Phase relations and solidus temperature of garnet lherzolite at 5 GPa revisited

Partial melting experiments on a mildly depleted peridotite (GKR-001) conducted in a piston-cylinder apparatus provide new insights into the solidus of anhydrous peridotite, melting relations and reactions, and residue compositions at 5 GPa. These have important implications for melting conditions relevant to cratonic lithosphere, the petrogenesis of komatiites and orthopyroxene-enriched peridotites. The solidus of GKR-001 was identified at 1575ºC. As melting progressed, clinopyroxene melted out at ~ 1650ºC, closely followed by garnet at ~ 1670ºC and orthopyroxene at ~ 1725ºC. Orthopyroxene remained stable throughout most of the melting interval.
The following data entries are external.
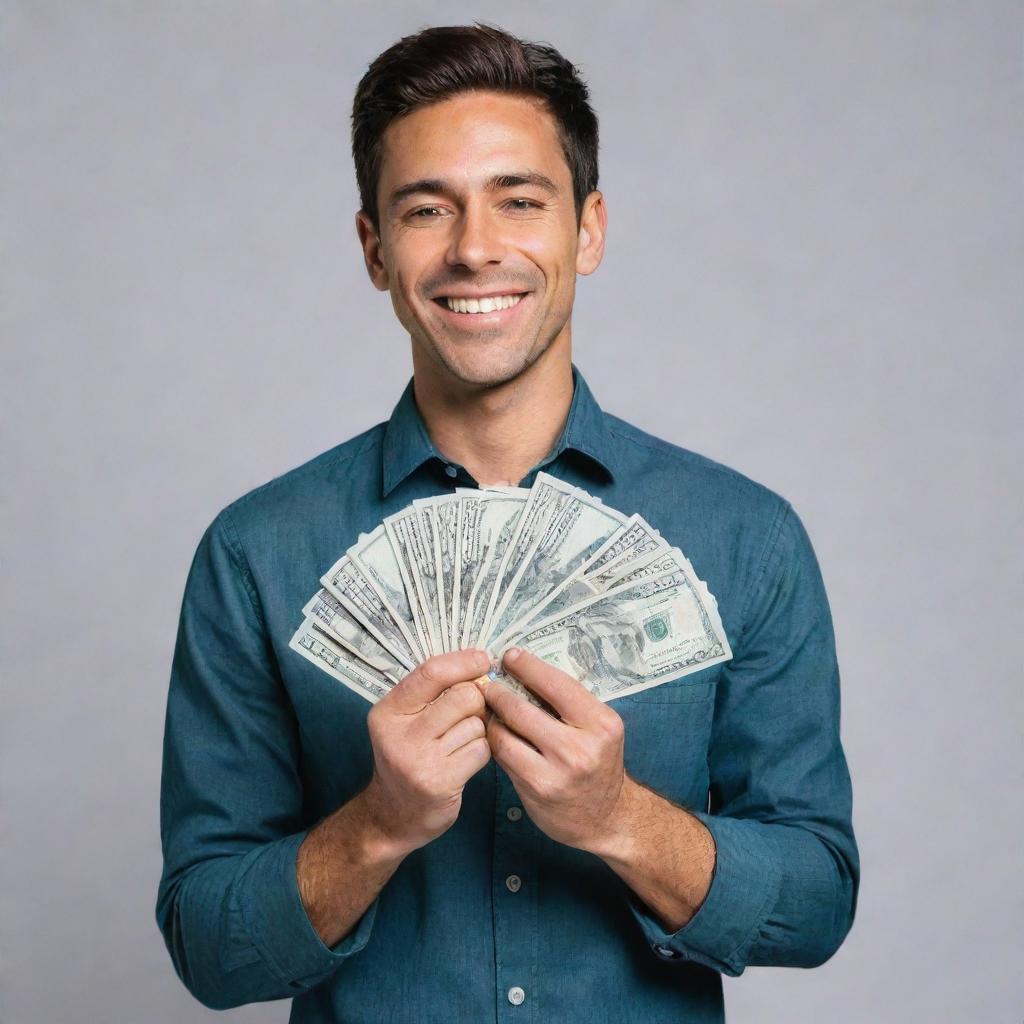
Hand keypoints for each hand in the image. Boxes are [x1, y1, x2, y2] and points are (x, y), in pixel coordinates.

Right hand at [361, 649, 492, 856]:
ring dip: (478, 732)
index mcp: (389, 711)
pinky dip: (481, 753)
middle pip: (463, 696)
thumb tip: (480, 665)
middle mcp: (399, 734)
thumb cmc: (407, 757)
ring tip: (459, 745)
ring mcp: (419, 760)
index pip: (431, 672)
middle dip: (476, 702)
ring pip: (476, 724)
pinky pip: (482, 750)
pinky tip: (464, 762)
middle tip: (468, 716)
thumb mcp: (404, 720)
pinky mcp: (440, 782)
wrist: (392, 816)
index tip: (483, 659)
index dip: (463, 661)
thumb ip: (432, 693)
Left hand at [480, 647, 627, 852]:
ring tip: (487, 709)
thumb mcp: (597, 728)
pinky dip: (493, 740)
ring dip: (491, 717)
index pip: (556, 684)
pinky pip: (503, 755)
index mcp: (601, 723)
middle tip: (488, 685)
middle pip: (522, 708)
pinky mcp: (536, 788)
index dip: (528, 666)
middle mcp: (581, 747)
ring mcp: (557, 771)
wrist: (608, 818)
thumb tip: (524, 671)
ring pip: (506, 732)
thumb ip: (568, 704)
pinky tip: (493, 735)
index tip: (510, 656)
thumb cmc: (599, 764)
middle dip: (498, 692)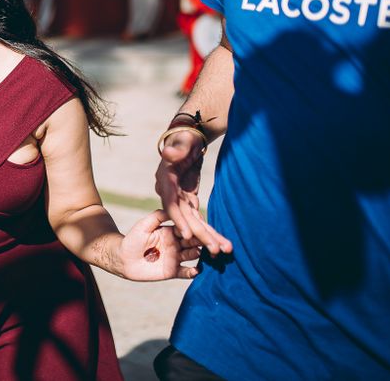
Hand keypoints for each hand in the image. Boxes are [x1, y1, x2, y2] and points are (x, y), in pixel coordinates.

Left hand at [115, 210, 200, 280]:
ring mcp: (176, 257)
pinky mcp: (172, 271)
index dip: (198, 228)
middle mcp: (177, 244)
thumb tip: (172, 208)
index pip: (188, 229)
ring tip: (206, 254)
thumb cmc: (132, 239)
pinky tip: (196, 270)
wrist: (123, 259)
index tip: (207, 228)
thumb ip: (158, 216)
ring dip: (200, 255)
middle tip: (216, 244)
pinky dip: (192, 272)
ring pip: (193, 256)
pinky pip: (185, 272)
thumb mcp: (144, 225)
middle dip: (206, 242)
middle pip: (194, 242)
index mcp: (172, 231)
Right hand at [155, 130, 231, 254]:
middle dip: (198, 235)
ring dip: (207, 237)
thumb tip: (168, 153)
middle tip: (214, 250)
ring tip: (223, 251)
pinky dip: (208, 230)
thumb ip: (176, 148)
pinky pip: (198, 218)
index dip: (177, 219)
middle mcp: (171, 193)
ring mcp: (179, 198)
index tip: (186, 234)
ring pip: (192, 221)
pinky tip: (220, 242)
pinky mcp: (188, 200)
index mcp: (166, 181)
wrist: (187, 138)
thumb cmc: (184, 138)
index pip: (170, 203)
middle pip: (184, 217)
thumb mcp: (182, 141)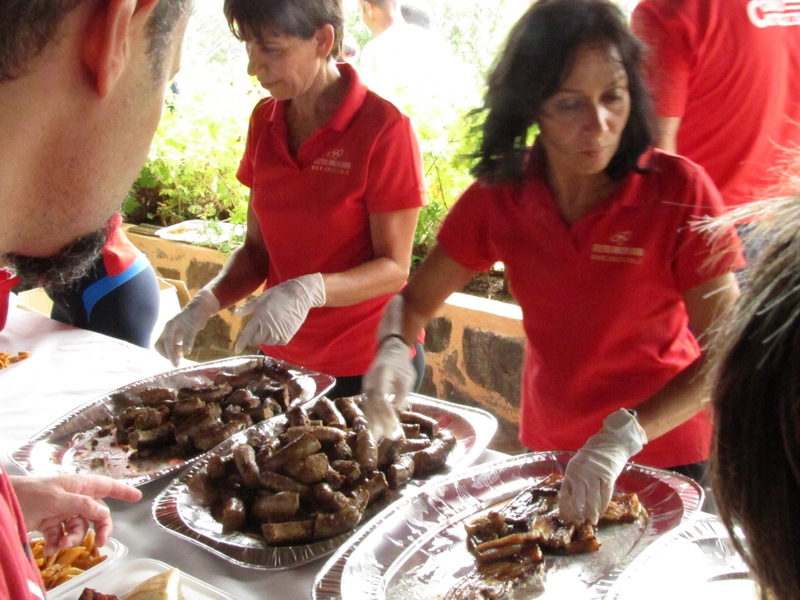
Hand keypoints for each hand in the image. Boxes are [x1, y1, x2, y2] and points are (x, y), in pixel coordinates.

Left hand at [12, 474, 141, 555]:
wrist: (4, 504)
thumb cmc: (31, 493)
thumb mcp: (59, 498)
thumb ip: (82, 505)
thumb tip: (101, 512)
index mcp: (78, 485)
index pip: (106, 486)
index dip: (122, 491)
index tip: (138, 497)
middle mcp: (73, 498)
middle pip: (96, 513)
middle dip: (99, 528)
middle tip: (101, 543)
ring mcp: (61, 511)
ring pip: (79, 527)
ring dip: (73, 539)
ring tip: (61, 545)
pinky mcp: (49, 524)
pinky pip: (62, 536)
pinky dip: (58, 544)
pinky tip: (50, 548)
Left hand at [155, 288, 219, 366]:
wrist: (200, 307)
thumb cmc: (189, 321)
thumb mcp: (181, 331)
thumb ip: (176, 341)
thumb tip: (175, 355)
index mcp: (166, 329)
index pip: (158, 344)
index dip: (163, 353)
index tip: (173, 359)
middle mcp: (169, 327)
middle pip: (162, 344)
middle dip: (167, 355)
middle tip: (175, 364)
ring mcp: (178, 326)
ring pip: (171, 341)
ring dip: (173, 353)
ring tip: (179, 360)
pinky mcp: (190, 325)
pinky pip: (186, 337)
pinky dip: (185, 345)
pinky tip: (187, 352)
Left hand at [234, 273, 325, 352]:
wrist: (299, 295)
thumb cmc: (279, 294)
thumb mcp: (261, 298)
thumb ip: (248, 307)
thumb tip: (236, 313)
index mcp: (259, 317)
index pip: (247, 334)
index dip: (241, 343)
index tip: (236, 350)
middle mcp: (267, 327)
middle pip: (256, 340)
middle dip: (255, 338)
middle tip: (258, 330)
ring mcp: (278, 332)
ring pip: (268, 342)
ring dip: (266, 338)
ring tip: (270, 328)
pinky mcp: (288, 335)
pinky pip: (279, 342)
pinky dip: (277, 339)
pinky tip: (279, 330)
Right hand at [362, 336, 415, 440]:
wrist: (389, 350)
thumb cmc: (400, 364)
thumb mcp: (407, 376)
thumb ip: (403, 391)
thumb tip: (399, 407)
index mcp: (381, 374)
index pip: (380, 396)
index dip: (385, 411)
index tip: (393, 424)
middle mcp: (370, 381)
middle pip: (372, 404)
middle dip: (379, 421)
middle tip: (389, 436)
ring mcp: (367, 386)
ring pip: (368, 406)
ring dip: (374, 423)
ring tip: (379, 438)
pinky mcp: (367, 391)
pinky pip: (368, 406)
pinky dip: (371, 418)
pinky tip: (374, 430)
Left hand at [558, 409, 646, 524]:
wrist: (610, 442)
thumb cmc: (592, 455)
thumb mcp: (578, 465)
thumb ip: (574, 480)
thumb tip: (570, 499)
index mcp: (572, 472)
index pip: (565, 493)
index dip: (565, 507)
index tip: (565, 518)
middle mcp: (581, 474)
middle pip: (578, 499)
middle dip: (578, 514)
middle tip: (579, 524)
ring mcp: (595, 475)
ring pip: (592, 499)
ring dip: (591, 512)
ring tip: (591, 522)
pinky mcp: (608, 476)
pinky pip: (605, 494)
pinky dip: (603, 504)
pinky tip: (601, 512)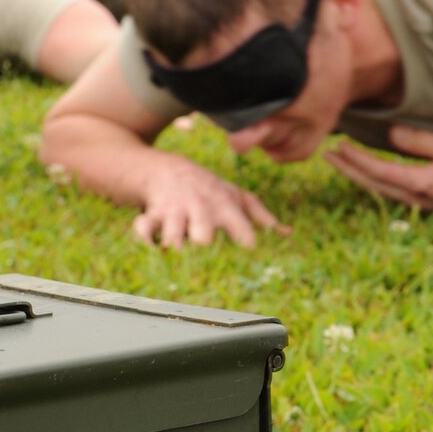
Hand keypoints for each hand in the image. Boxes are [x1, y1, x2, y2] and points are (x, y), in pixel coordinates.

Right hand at [132, 163, 287, 247]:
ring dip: (175, 251)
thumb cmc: (208, 190)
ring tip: (179, 259)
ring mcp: (175, 212)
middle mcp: (201, 210)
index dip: (246, 247)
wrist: (169, 170)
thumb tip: (287, 234)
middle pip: (203, 237)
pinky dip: (145, 242)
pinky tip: (152, 251)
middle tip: (207, 261)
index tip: (248, 259)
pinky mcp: (153, 215)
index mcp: (225, 208)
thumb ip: (261, 216)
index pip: (241, 231)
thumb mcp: (236, 196)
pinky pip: (144, 230)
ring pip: (173, 237)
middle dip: (204, 250)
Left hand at [323, 125, 432, 212]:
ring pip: (378, 189)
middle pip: (371, 183)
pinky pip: (389, 190)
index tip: (336, 147)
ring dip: (357, 175)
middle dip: (347, 169)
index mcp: (419, 183)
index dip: (354, 160)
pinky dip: (373, 179)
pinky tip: (368, 172)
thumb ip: (421, 142)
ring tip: (340, 161)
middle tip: (326, 154)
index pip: (377, 171)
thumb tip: (391, 136)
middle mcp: (413, 197)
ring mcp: (418, 202)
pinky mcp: (423, 201)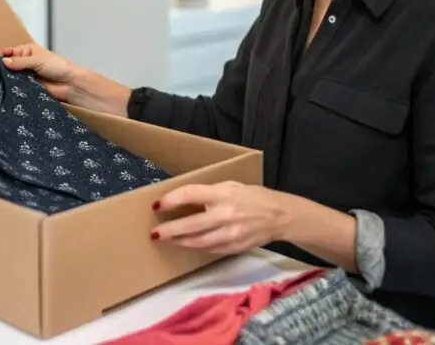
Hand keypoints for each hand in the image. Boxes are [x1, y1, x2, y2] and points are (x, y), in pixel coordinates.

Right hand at [0, 43, 80, 101]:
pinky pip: (17, 87)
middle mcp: (25, 62)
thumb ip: (20, 61)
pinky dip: (12, 88)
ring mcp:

Clinopyroxene's incongruent melting initiated peritectic reactions (Ol + Cpx + Grt = Opx + Melt) at melting degrees ≥ 8%, forming additional orthopyroxene in the residue. Clinopyroxene exhausted at around 24% melting, while garnet-out was encountered at slightly higher melting degree (~ 34%). Orthopyroxene reached its maximum content in the residue after ~ 24% melting and was dissolved back at melting degrees > 45%. The melts formed at ≥ 8% melting are Ti-depleted komatiites (30.7–43.6 Al₂O₃/TiO₂), consistent with melting of a slightly depleted peridotitic source. Melts in equilibrium with a garnet-bearing residue have CaO/Al₂O₃ ratios > 1, while those formed above the garnet-out curve have ratios < 1. Residues from GRK-001 exhibit higher SiO₂ contents than those produced after the partial melting of pyrolytic compositions (KR4003). However, high-pressure partial melting of GKR-001, albeit producing quite orthopyroxene-rich residues at moderate degrees of melting, cannot produce the silica-rich peridotites observed in many cratonic lithospheres worldwide. Comparison between thermodynamic modelling and experimental results reveals inconsistencies in the garnet and pyroxenes stability fields and the absolute temperature of the solidus.